Extracted data entries:
►

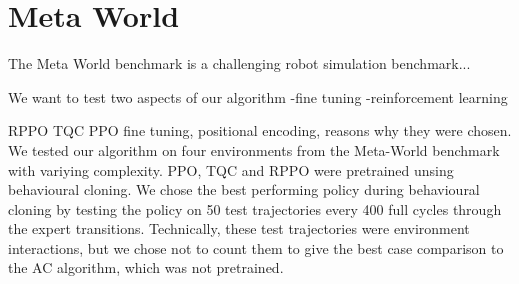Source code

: \section{Meta World}
The Meta World benchmark is a challenging robot simulation benchmark...

We want to test two aspects of our algorithm
-fine tuning
-reinforcement learning

RPPO TQC PPO fine tuning, positional encoding, reasons why they were chosen.
We tested our algorithm on four environments from the Meta-World benchmark with variying complexity. 
PPO, TQC and RPPO were pretrained unsing behavioural cloning. We chose the best performing policy during behavioural cloning by testing the policy on 50 test 
trajectories every 400 full cycles through the 
expert transitions. Technically, these test trajectories were environment interactions, but we chose not to count them to give the best case comparison to the AC algorithm, which was not pretrained. 
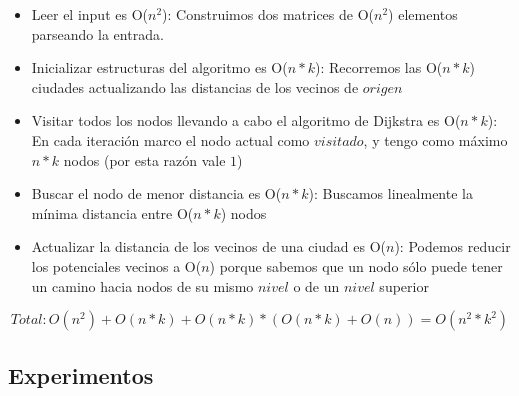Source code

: \begin{itemize}
	\item Leer el input es O($n^2$): Construimos dos matrices de O($n^2$) elementos parseando la entrada.
	\item Inicializar estructuras del algoritmo es O($n*k$): Recorremos las O($n*k$) ciudades actualizando las distancias de los vecinos de $origen$
	\item Visitar todos los nodos llevando a cabo el algoritmo de Dijkstra es O($n*k$): En cada iteración marco el nodo actual como $visitado$, y tengo como máximo $n*k$ nodos (por esta razón vale  \label{whilejust}\hyperref[whileback]{$1$})
	\item Buscar el nodo de menor distancia es O($n*k$):  Buscamos linealmente la mínima distancia entre O($n*k$) nodos
	\item Actualizar la distancia de los vecinos de una ciudad es O($n$): Podemos reducir los potenciales vecinos a O($n$) porque sabemos que un nodo sólo puede tener un camino hacia nodos de su mismo $nivel$ o de un $nivel$ superior
\end{itemize}

$$Total:  O(n^2) + O(n*k) + O(n*k) * (O(n*k) + O(n)) = O(n^2*k^2) $$

\subsection{Experimentos}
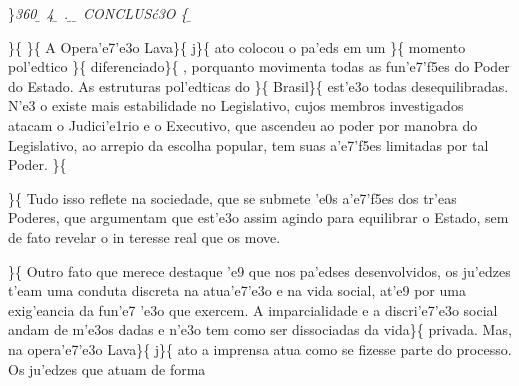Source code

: \}\pard \ltrpar\qj {}\sl360\widctlpar\wrapdefault\aspalpha\aspnum\faauto\adjustright{} {\rtlch{} \ab{} \ltrch{} \b{} 4}{\rtlch{} \ab{} 
\ltrch{} \b{} .}{\rtlch{} \ab{} \ltrch{} \b{}  }{\rtlch{} \ab{} \ltrch{} \b{} CONCLUS\'c3O }\{\rtlch{}
\ab{} \ltrch{} \b{}
\par \}\{\rtlch{}  \ltrch{} 
\tab \}\{\rtlch{}  \ltrch{}  A
Opera'e7'e3o Lava\}\{\rtlch{}  \ltrch{} 
j\}\{\rtlch{}  \ltrch{}  ato
colocou o pa'eds em um \}\{\rtlch{}  \ltrch{} 
momento pol'edtico \}\{\rtlch{}  \ltrch{} 
diferenciado\}\{\rtlch{}  \ltrch{}
 , porquanto movimenta todas as
fun'e7'f5es do Poder do Estado. As estruturas pol'edticas do
\}\{\rtlch{}  \ltrch{}  Brasil\}\{\rtlch{}
 \ltrch{}  est'e3o todas
desequilibradas. N'e3 o existe mais estabilidade no Legislativo, cujos
membros investigados atacam o Judici'e1rio e o Executivo, que ascendeu
ao poder por manobra do Legislativo, ao arrepio da escolha popular, tem
suas a'e7'f5es limitadas por tal Poder. \}\{\rtlch{}  \ltrch{}
 \par \}\{\rtlch{}  \ltrch{}
 \tab Tudo isso reflete na sociedade, que
se submete 'e0s a'e7'f5es dos tr'eas Poderes, que argumentam que est'e3o
assim agindo para equilibrar o Estado, sem de fato revelar o in teresse
real que os move. \par \tab \}\{\rtlch{}  \ltrch{}
 Outro fato que merece destaque 'e9 que
nos pa'edses desenvolvidos, os ju'edzes t'eam uma conduta discreta na
atua'e7'e3o e na vida social, at'e9 por uma exig'eancia da fun'e7 'e3o
que exercem. A imparcialidade e a discri'e7'e3o social andam de m'e3os
dadas e n'e3o tem como ser dissociadas da vida\}\{\rtlch{} 
\ltrch{}  privada. Mas, na opera'e7'e3o
Lava\}\{\rtlch{}  \ltrch{}  j\}\{\rtlch{}
 \ltrch{}  ato a imprensa atua
como se fizesse parte do processo. Os ju'edzes que atuam de forma
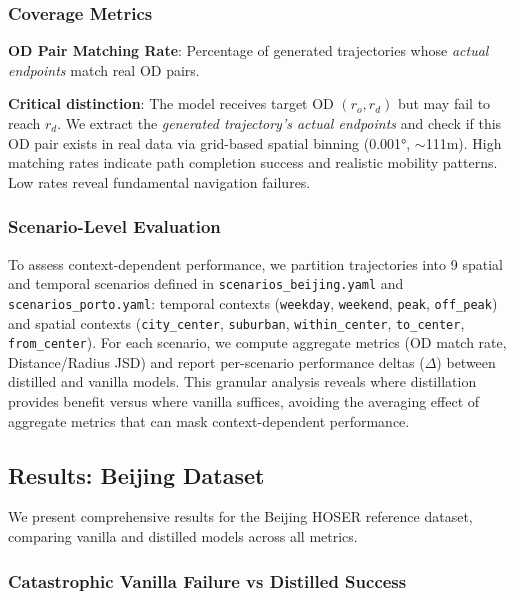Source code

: \subsubsection{Coverage Metrics}

\textbf{OD Pair Matching Rate}: Percentage of generated trajectories whose \emph{actual endpoints} match real OD pairs.

\textbf{Critical distinction}: The model receives target OD $(r_o, r_d)$ but may fail to reach $r_d$. We extract the \emph{generated trajectory's actual endpoints} and check if this OD pair exists in real data via grid-based spatial binning (0.001°, $\sim$111m). High matching rates indicate path completion success and realistic mobility patterns. Low rates reveal fundamental navigation failures.

\subsubsection{Scenario-Level Evaluation}

To assess context-dependent performance, we partition trajectories into 9 spatial and temporal scenarios defined in \texttt{scenarios\_beijing.yaml} and \texttt{scenarios\_porto.yaml}: temporal contexts (\texttt{weekday}, \texttt{weekend}, \texttt{peak}, \texttt{off\_peak}) and spatial contexts (\texttt{city\_center}, \texttt{suburban}, \texttt{within\_center}, \texttt{to\_center}, \texttt{from\_center}). For each scenario, we compute aggregate metrics (OD match rate, Distance/Radius JSD) and report per-scenario performance deltas ($\Delta$) between distilled and vanilla models. This granular analysis reveals where distillation provides benefit versus where vanilla suffices, avoiding the averaging effect of aggregate metrics that can mask context-dependent performance.

\subsection{Results: Beijing Dataset}
\label{sec:eval-beijing}

We present comprehensive results for the Beijing HOSER reference dataset, comparing vanilla and distilled models across all metrics.

\subsubsection{Catastrophic Vanilla Failure vs Distilled Success}

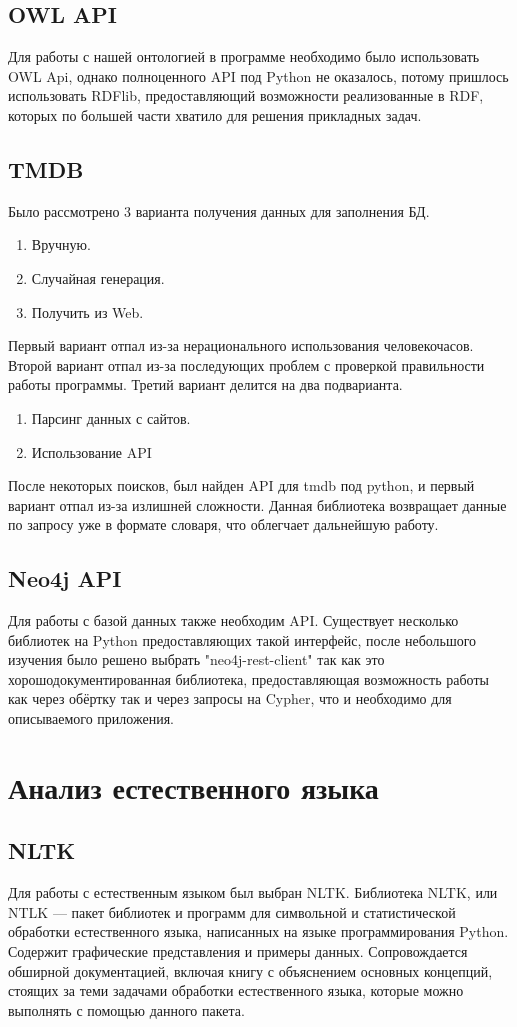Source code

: \subsection{OWL API}
Для работы с нашей онтологией в программе необходимо было использовать OWL Api, однако полноценного API под Python не оказалось, потому пришлось использовать RDFlib, предоставляющий возможности реализованные в RDF, которых по большей части хватило для решения прикладных задач.
\subsection{TMDB}
Было рассмотрено 3 варианта получения данных для заполнения БД.
\begin{enumerate}
\item Вручную.
\item Случайная генерация.
\item Получить из Web.
\end{enumerate}
Первый вариант отпал из-за нерационального использования человекочасов. Второй вариант отпал из-за последующих проблем с проверкой правильности работы программы. Третий вариант делится на два подварианта.\\
\begin{enumerate}
\item Парсинг данных с сайтов.
\item Использование API
\end{enumerate}
После некоторых поисков, был найден API для tmdb под python, и первый вариант отпал из-за излишней сложности. Данная библиотека возвращает данные по запросу уже в формате словаря, что облегчает дальнейшую работу.

\subsection {Neo4j API}
Для работы с базой данных также необходим API. Существует несколько библиотек на Python предоставляющих такой интерфейс, после небольшого изучения было решено выбрать "neo4j-rest-client" так как это хорошодокументированная библиотека, предоставляющая возможность работы как через обёртку так и через запросы на Cypher, что и необходимо для описываемого приложения.
\section{Анализ естественного языка}
\subsection{NLTK}
Для работы с естественным языком был выбран NLTK.
Библиотека NLTK, или NTLK — пакет библиотек и программ для символьной и статистической обработки естественного языка, написанных на языке программирования Python. Содержит графические представления и примеры данных. Сопровождается обширной документацией, включая книгу с объяснением основных концепций, стоящих за теми задачами обработки естественного языка, которые можно выполнять с помощью данного пакета. 

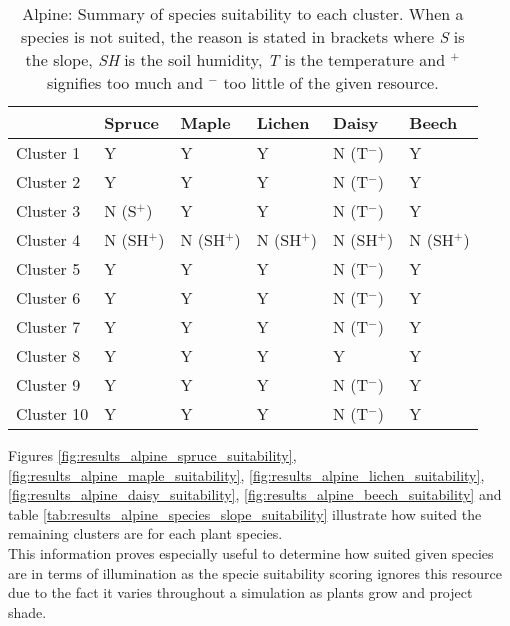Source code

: 
\begin{table}[h]
  \centering
	    \begin{tabular}{|p{2cm}|p{2.5cm}|p{2.5cm}|p{2.5cm}|p{2.5cm}|p{2.5cm}|}
		\hline	
		&  \textbf{Spruce} & \textbf{Maple} & \textbf{Lichen} & \textbf{Daisy} & \textbf{Beech}\\
		\hline	
		Cluster 1 & 
		Y & 
		Y & 
		Y & 
		\cellcolor{color_red}N (T$^{-}$) & 
		Y \\
		\hline	
		Cluster 2 & 
		Y & 
		Y & 
		Y & 
		\cellcolor{color_red}N (T$^{-}$) & 
		Y \\
		\hline	
		Cluster 3 & 
		\cellcolor{color_red}N (S$^{+}$) & 
		Y & 
		Y & 
		\cellcolor{color_red}N (T$^{-}$) & 
		Y \\
		\hline	
		Cluster 4 & 
		\cellcolor{color_red}N (SH$^{+}$) & 
		\cellcolor{color_red}N (SH$^{+}$) & 
		\cellcolor{color_red}N (SH$^{+}$) & 
		\cellcolor{color_red}N (SH$^{+}$) & 
		\cellcolor{color_red}N (SH$^{+}$) \\
		\hline	
		Cluster 5 & 
		Y & 
		Y & 
		Y & 
		\cellcolor{color_red}N (T$^{-}$) & 
		Y \\
		\hline	
		Cluster 6 & 
		Y & 
		Y & 
		Y & 
		\cellcolor{color_red}N (T$^{-}$) & 
		Y \\
		\hline	
		Cluster 7 & 
		Y & 
		Y & 
		Y & 
		\cellcolor{color_red}N (T$^{-}$) & 
		Y \\
		\hline	
		Cluster 8 & 
		Y & 
		Y & 
		Y & 
		Y &
		Y \\
		\hline	
		Cluster 9 & 
		Y & 
		Y & 
		Y & 
		\cellcolor{color_red}N (T$^{-}$) & 
		Y \\
		\hline	
		Cluster 10 &
		Y & 
		Y & 
		Y & 
		\cellcolor{color_red}N (T$^{-}$) & 
		Y \\
		\hline	
		\end{tabular}
		\caption{Alpine: Summary of species suitability to each cluster. When a species is not suited, the reason is stated in brackets where \textit{S} is the slope, \textit{SH} is the soil humidity, \textit{T} is the temperature and $^{+}$ signifies too much and $^{-}$ too little of the given resource.}
	  \label{tab:results_alpine_species_suitability}
\end{table}

Figures \ref{fig:results_alpine_spruce_suitability}, \ref{fig:results_alpine_maple_suitability}, \ref{fig:results_alpine_lichen_suitability}, \ref{fig:results_alpine_daisy_suitability}, \ref{fig:results_alpine_beech_suitability} and table \ref{tab:results_alpine_species_slope_suitability} illustrate how suited the remaining clusters are for each plant species.\\
This information proves especially useful to determine how suited given species are in terms of illumination as the specie suitability scoring ignores this resource due to the fact it varies throughout a simulation as plants grow and project shade.\\

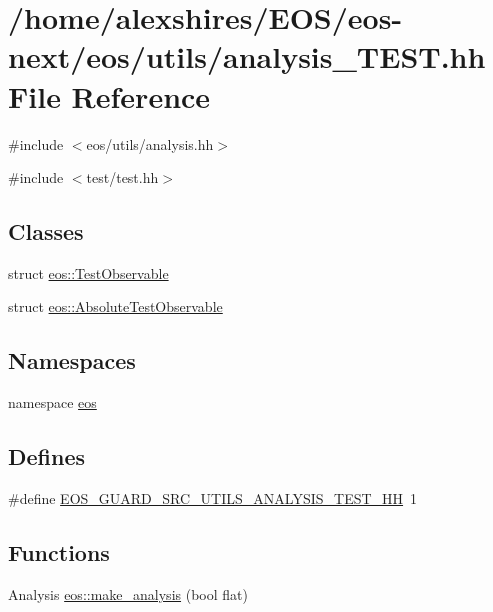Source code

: \hypertarget{analysis__TEST_8hh}{
\section{/home/alexshires/EOS/eos-\/next/eos/utils/analysis\_\-TEST.hh File Reference}
\label{analysis__TEST_8hh}
}
{\ttfamily \#include $<$eos/utils/analysis.hh$>$}\par
{\ttfamily \#include $<$test/test.hh$>$}\par
\subsection*{Classes}
\begin{DoxyCompactItemize}
\item 
struct \hyperlink{structeos_1_1TestObservable}{eos::TestObservable}
\item 
struct \hyperlink{structeos_1_1AbsoluteTestObservable}{eos::AbsoluteTestObservable}
\end{DoxyCompactItemize}
\subsection*{Namespaces}
\begin{DoxyCompactItemize}
\item 
namespace \hyperlink{namespaceeos}{eos}
\end{DoxyCompactItemize}
\subsection*{Defines}
\begin{DoxyCompactItemize}
\item 
\#define \hyperlink{analysis__TEST_8hh_a4f33fcbf1e692400c9a9c29eb017cc79}{EOS\_\-GUARD\_\-SRC\_\-UTILS\_\-ANALYSIS\_\-TEST\_\-HH}~1
\end{DoxyCompactItemize}
\subsection*{Functions}
\begin{DoxyCompactItemize}
\item 
Analysis \hyperlink{namespaceeos_ae42e0cf8b4c1c3548fc27a5add336258}{eos::make\_\-analysis} (bool flat)
\end{DoxyCompactItemize}


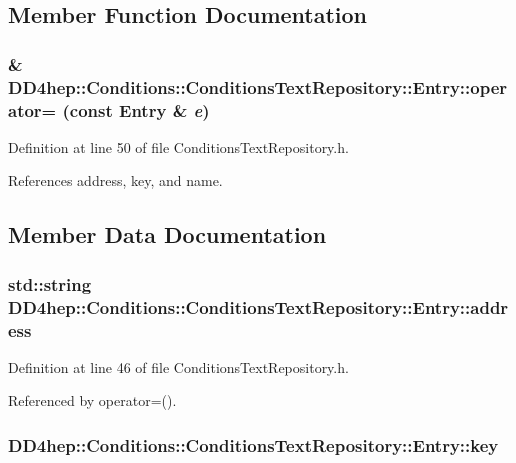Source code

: \subsection{Member Function Documentation}
\hypertarget{class_d_d4hep_1_1_conditions_1_1_conditions_text_repository_1_1_entry_a16b49e4960ded6fa394dc3173f37dd4e}{
\subsubsection[{operator=}]{\& DD4hep::Conditions::ConditionsTextRepository::Entry::operator= (const {\bf Entry} \& {\em e})}}
\label{class_d_d4hep_1_1_conditions_1_1_conditions_text_repository_1_1_entry_a16b49e4960ded6fa394dc3173f37dd4e}


Definition at line 50 of file ConditionsTextRepository.h.

References address, key, and name.

\subsection{Member Data Documentation}
\hypertarget{class_d_d4hep_1_1_conditions_1_1_conditions_text_repository_1_1_entry_a29d5e08d84bea3989d09c5799f3f1393}{
\subsubsection[{address}]{\setlength{\rightskip}{0pt plus 5cm}std::string {\bf DD4hep::Conditions::ConditionsTextRepository::Entry::address}}}
\label{class_d_d4hep_1_1_conditions_1_1_conditions_text_repository_1_1_entry_a29d5e08d84bea3989d09c5799f3f1393}


Definition at line 46 of file ConditionsTextRepository.h.

Referenced by operator=().\hypertarget{class_d_d4hep_1_1_conditions_1_1_conditions_text_repository_1_1_entry_a46681700774cfba80ad2c32ea18dd8dd}{
\subsubsection[{key}]{ {\bf DD4hep::Conditions::ConditionsTextRepository::Entry::key}}}
\label{class_d_d4hep_1_1_conditions_1_1_conditions_text_repository_1_1_entry_a46681700774cfba80ad2c32ea18dd8dd}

◄

> About this exercise: Copy the records above exactly, from the first line through the line containing "RPPO TQC PPO", and leave out the pictures.

> Exercise answer:
Source code

: \section{Meta World}
The Meta World benchmark is a challenging robot simulation benchmark...

We want to test two aspects of our algorithm
-fine tuning
-reinforcement learning

RPPO TQC PPO fine tuning, positional encoding, reasons why they were chosen.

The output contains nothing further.